■ Requirement
An exact copy of every entry is the answer here, with no pictures.

-- Recorded data follows --

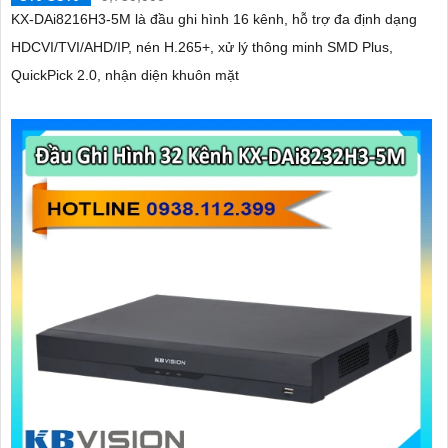
KX-DAi8216H3-5M là đầu ghi hình 16 kênh, hỗ trợ đa định dạng
HDCVI/TVI/AHD/IP, nén H.265+, xử lý thông minh SMD Plus,
QuickPick 2.0, nhận diện khuôn mặt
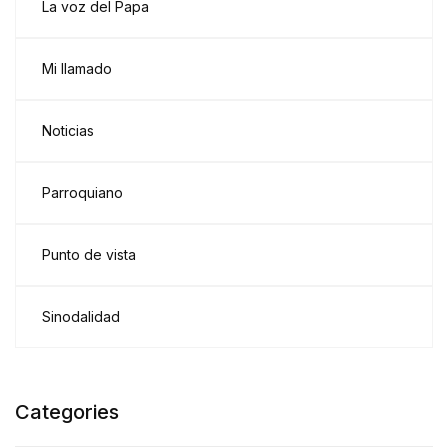
La voz del Papa
Mi llamado
Noticias
Parroquiano
Punto de vista
Sinodalidad
Categories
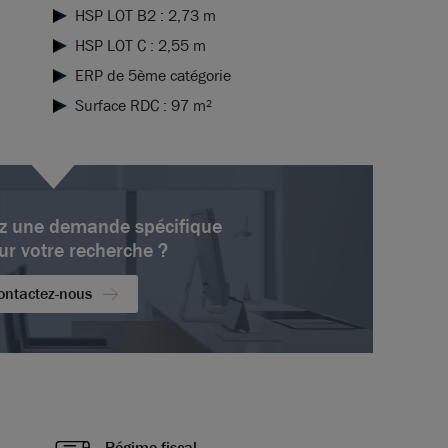
HSP LOT B2 : 2,73 m
HSP LOT C : 2,55 m
ERP de 5ème catégorie
Surface RDC : 97 m²
z une demande spécifique
ur votre recherche ?
ontactez-nous
Régime fiscal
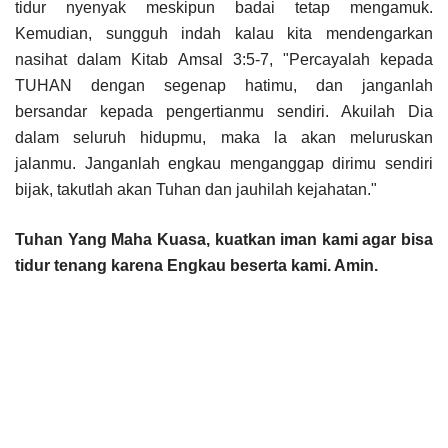
tidur nyenyak meskipun badai tetap mengamuk.
Kemudian, sungguh indah kalau kita mendengarkan
nasihat dalam Kitab Amsal 3:5-7, "Percayalah kepada
TUHAN dengan segenap hatimu, dan janganlah
bersandar kepada pengertianmu sendiri. Akuilah Dia
dalam seluruh hidupmu, maka la akan meluruskan
jalanmu. Janganlah engkau menganggap dirimu sendiri
bijak, takutlah akan Tuhan dan jauhilah kejahatan."
Tuhan Yang Maha Kuasa, kuatkan iman kami agar bisa
tidur tenang karena Engkau beserta kami. Amin.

-- Recorded data concluded --

■ Task answer
KX-DAi8216H3-5M là đầu ghi hình 16 kênh, hỗ trợ đa định dạng
HDCVI/TVI/AHD/IP, nén H.265+, xử lý thông minh SMD Plus,
QuickPick 2.0, nhận diện khuôn mặt
La voz del Papa
Mi llamado
Noticias
Parroquiano
Punto de vista
Sinodalidad
Categories
HSP LOT B2 : 2,73 m
HSP LOT C : 2,55 m
ERP de 5ème catégorie
Surface RDC : 97 m²
z une demande spécifique
ur votre recherche ?
ontactez-nous
Régime fiscal
tidur nyenyak meskipun badai tetap mengamuk.
Kemudian, sungguh indah kalau kita mendengarkan
nasihat dalam Kitab Amsal 3:5-7, "Percayalah kepada
TUHAN dengan segenap hatimu, dan janganlah
bersandar kepada pengertianmu sendiri. Akuilah Dia
dalam seluruh hidupmu, maka la akan meluruskan
jalanmu. Janganlah engkau menganggap dirimu sendiri
bijak, takutlah akan Tuhan dan jauhilah kejahatan."
Tuhan Yang Maha Kuasa, kuatkan iman kami agar bisa
tidur tenang karena Engkau beserta kami. Amin.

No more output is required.